>> Start PASSAGE GIVEN

Can you explain to me why I still have the speed problem even when using netcat? That is, I get exactly as much speed as I expect, so long as I don't touch disk, but if there's disk activity at the same time, then I get 30mbps instead of 80-90?

Anyway, I've ordered a couple of PCI-E gigabit cards, since I haven't gotten any suggestions (here or elsewhere) on something to try in software. They will be useful even if I don't need them for this anyway.

LBJM
07-16-05, 04:17 PM
because accessing the hard drive is what causes the bottleneck. when it comes to doing things over the network the hard drives are what slows things down. the different RAID levels and SCSI U160 and U320 were made for this reason.

since you ordered the pci-e cards, I would like to know what kind of proformance you get out of them

sanity
07-18-05, 02:44 PM
I have two hard drives in there. Each is capable of 60 megabytes per second, and together (striped RAID), they get at least 100 megabytes per second, sometimes 110-120. Gigabit is 100 megabytes per second, theoretical maximum.

>> End PASSAGE GIVEN
>> Start THE DATA

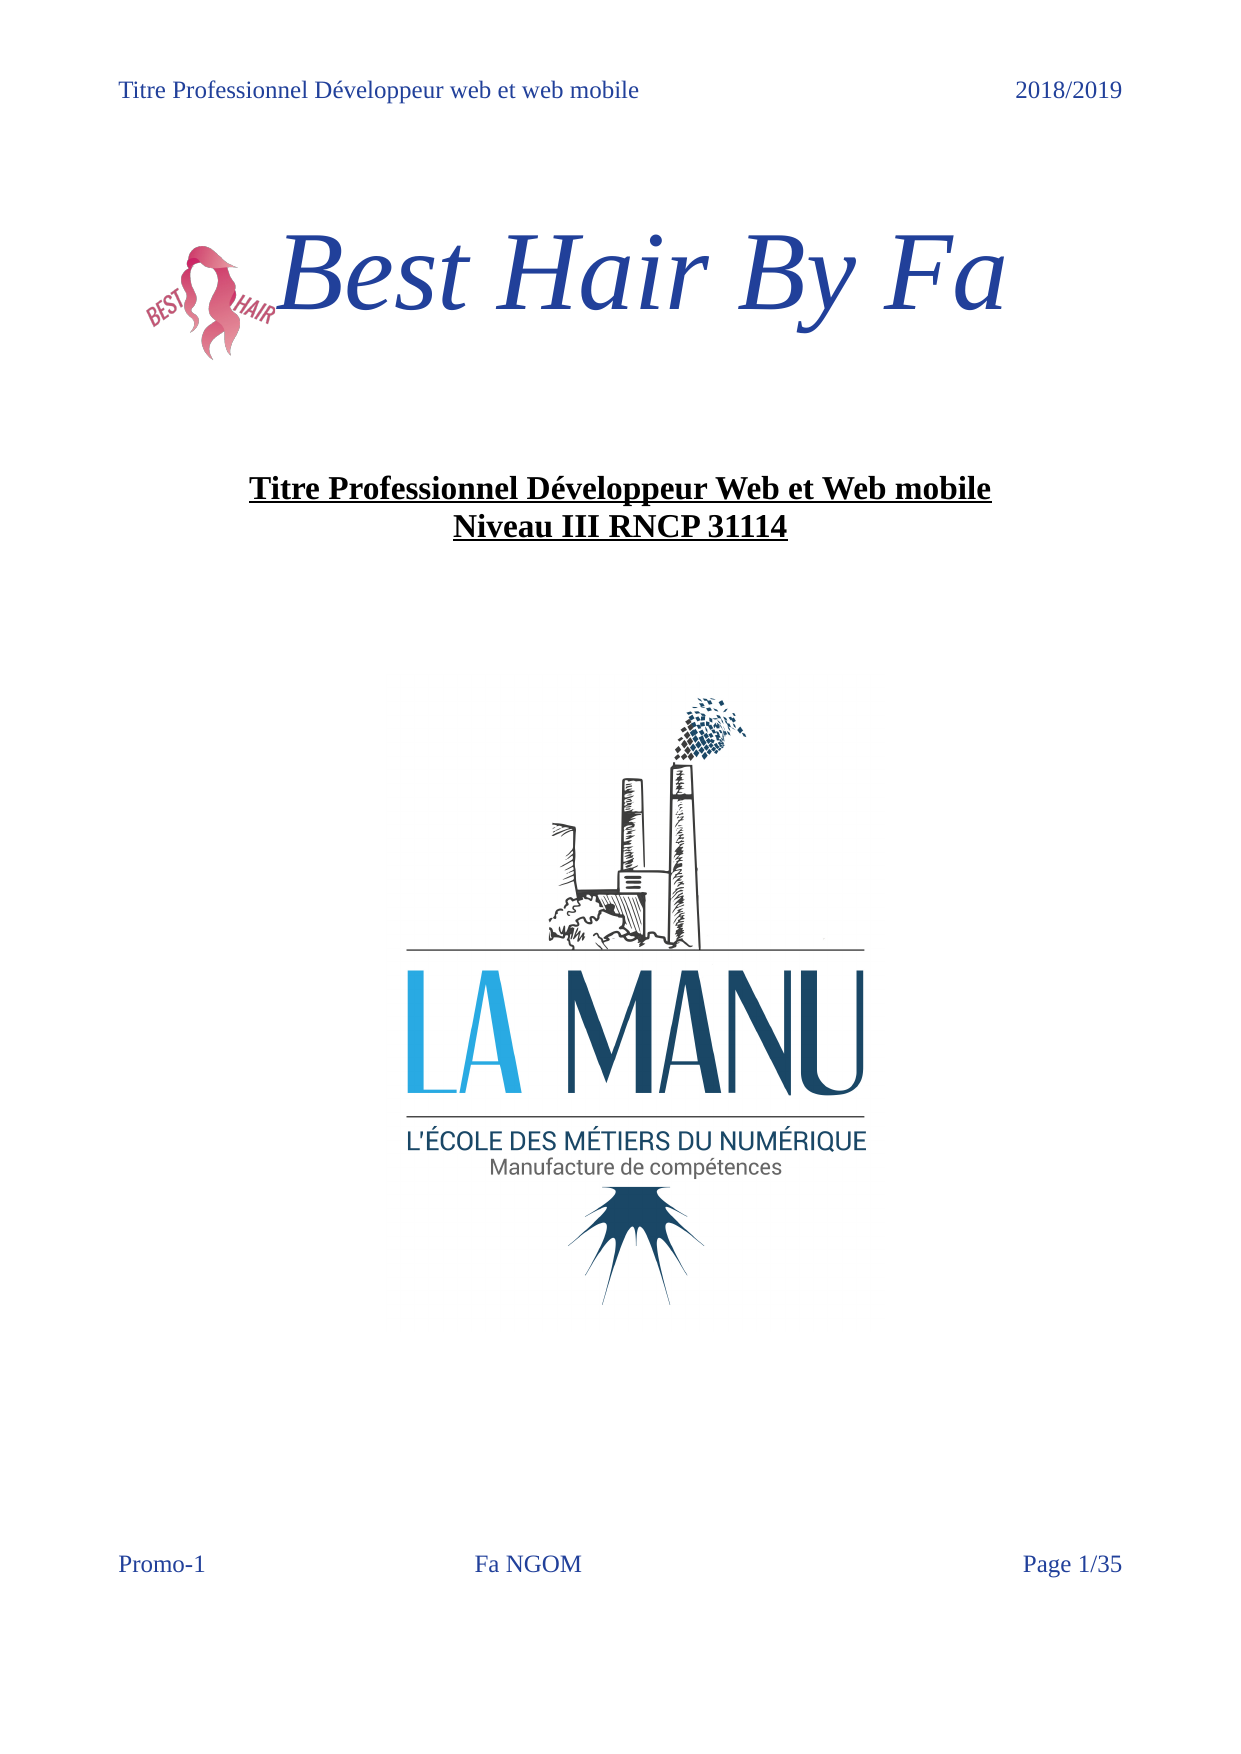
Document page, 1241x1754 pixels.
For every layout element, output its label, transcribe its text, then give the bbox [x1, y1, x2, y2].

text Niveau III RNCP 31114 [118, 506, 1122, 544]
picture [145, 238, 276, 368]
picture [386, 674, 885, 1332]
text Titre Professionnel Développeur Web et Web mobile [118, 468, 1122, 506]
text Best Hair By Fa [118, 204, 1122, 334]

>> End THE DATA
>> Start THE DATA

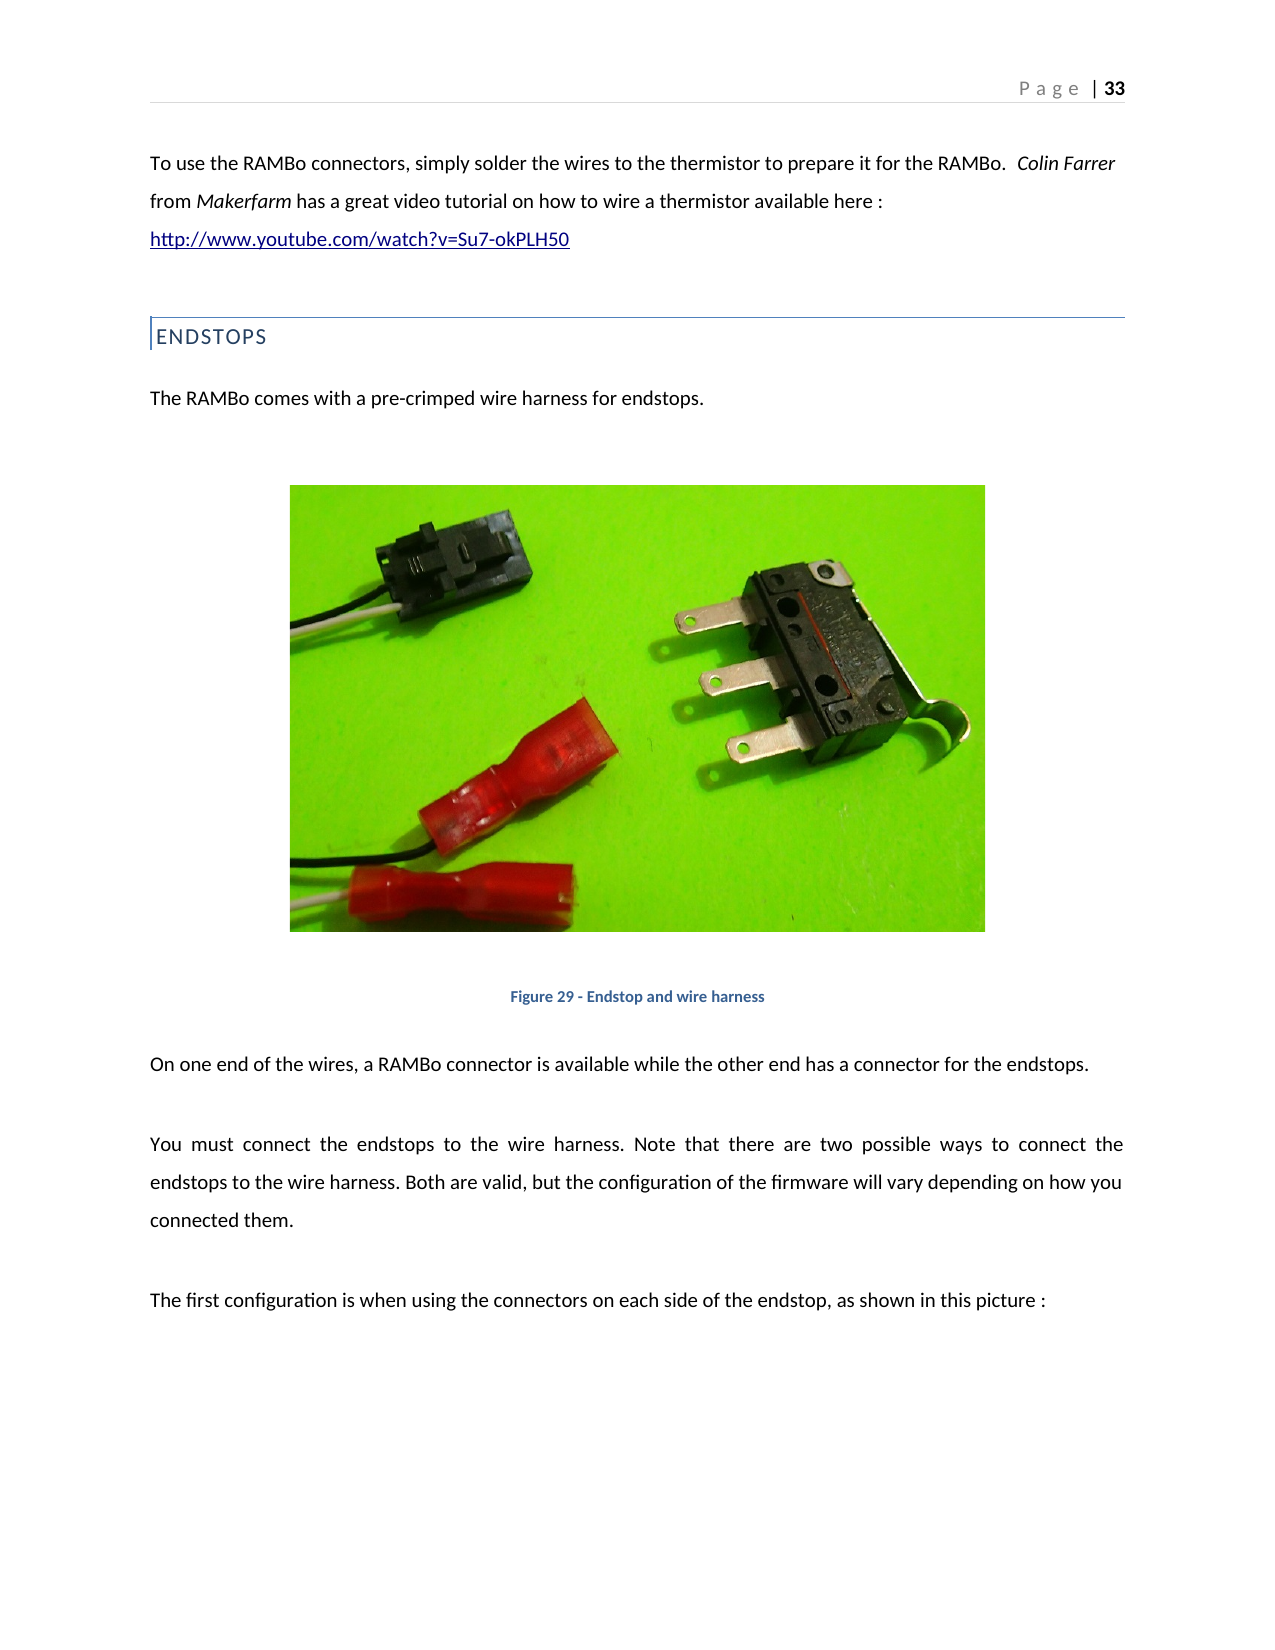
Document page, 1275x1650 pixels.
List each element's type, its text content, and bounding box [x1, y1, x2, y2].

>> End THE DATA

YOUR TASKS:
1. Can you duplicate the lines of the first listing, from the line with "Document page, 1241x1754 pixels." to the line with "picture [386, 674, 885, 1332]", including both of those lines?
2. Could you go on with the forum thread about disk activity slowing gigabit network transfers, picking up right after its last sentence?

RESULTS:
1.
Document page, 1241x1754 pixels.
For every layout element, output its label, transcribe its text, then give the bbox [x1, y1, x2, y2].

text Niveau III RNCP 31114 [118, 506, 1122, 544]
picture [145, 238, 276, 368]
picture [386, 674, 885, 1332]

2.
I've said this at least twice in this thread. Go back and read.

I SHOULD BE ABLE TO SATURATE THE PIPE.

But, I can't saturate it while I'm accessing the disk. I can't saturate the disk while I'm sending too much across the network. Therefore, for whatever reason, my hard drive CONTROLLER, not any single drive, is fighting with my network card for some sort of bandwidth. The kind of performance I'm getting suggests that it's actually a PCI bus, which according to nvidia and to people on this forum is not how nforce4 gigabit should be.

But, on my board at least, it is. I can get at least 60 megs per second per drive, why then am I getting 30 or less over a pipe that can transfer 80-90 at least from RAM?

If these gigabit cards do perform as they are supposed to, then I will make a mental note to avoid nforce in the future.

LBJM
07-18-05, 08:17 PM
why don't you do a simple google search!! you will see what the truth is. it's not the nforce4 that's the source of "your" problem.

sanity
07-18-05, 10:23 PM
What kind of Google search?

I came here because I was out of Google searches!

Maybe it's not the nforce4, and I'll have to send these cards back or think of something else creative to do with them. But I'd like to know what the bottleneck actually is, and whether I can do something about it.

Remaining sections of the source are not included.